US oil and gas production decelerating at a time of booming demand, shows survey

RIYADH: Driven by a fall in crude and commodities pricing, oil and gas production in the US is decelerating at a time when demand is showing signs of recovery, research by the Federal Reserve Bank of Dallas has shown.

The survey posted a score of zero for business activity growth in the second quarter of 2023 among 150 oil and gas groups in its region, the lowest since 2020 when oil prices crashed due to the pandemic, ultimately forcing operators to close rigs and cut headcounts. 

“Weak oil and gas prices” and “high costs” had “brought growth in oil and gas activity to a standstill in the second quarter,” said Michael Plante, senior research economist and adviser at the Dallas Fed, according to the Financial Times. 

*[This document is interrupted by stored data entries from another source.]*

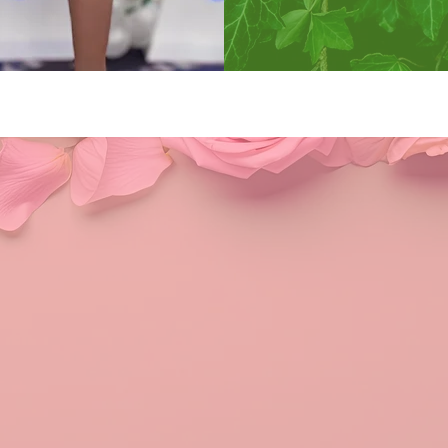
Kappa Alpha Sororit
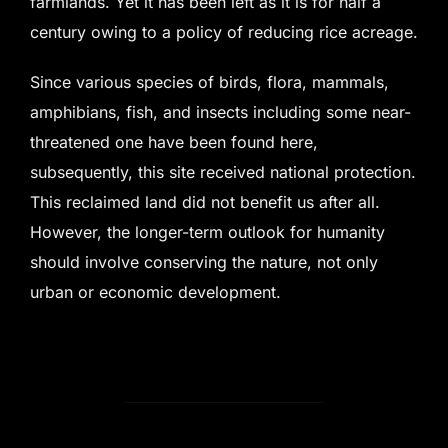
farmlands. Yet it has been left as it is for half a
century owing to a policy of reducing rice acreage.
Since various species of birds, flora, mammals,
amphibians, fish, and insects including some near-
threatened one have been found here,
subsequently, this site received national protection.
This reclaimed land did not benefit us after all.
However, the longer-term outlook for humanity
should involve conserving the nature, not only
urban or economic development.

“We’re not certain of what to expect. The highs were too high. The lows, too low,” said one Dallas Fed survey respondent.

On average, the survey respondents expect a West Texas Intermediate oil price of $77 per barrel by year-end 2023. 

On the other hand, survey participants expect a Henry Hub natural gas price of $2.97 per million British thermal units by the end of this year. 

Earlier in June, energy services firm Baker Hughes Co. also echoed similar views and noted that US energy firms, in the week ended on June 23, cut the number of oil and natural gas rigs operating for an eighth week in a row for the first time since July 2020. 

According to the report, the oil and gas rig count, an early indicator of future output, fell by five to 682 at the end of last week, the lowest since April 2022. 

Baker Hughes said that puts the total rig count down 71 rigs, or 9 percent, over this time last year.

The FT report further added that the prospects for shale oil production in the US currently depend on how the global economy develops in the coming months. 

Oil prices will rise and drilling will again become profitable if the global economy recovers, along with acceleration in growing demand. 

On June 22, the Energy Information Administration reported that US crude inventories fell by 3.8 million barrels to 463.3 million barrels in the week ended on June 16.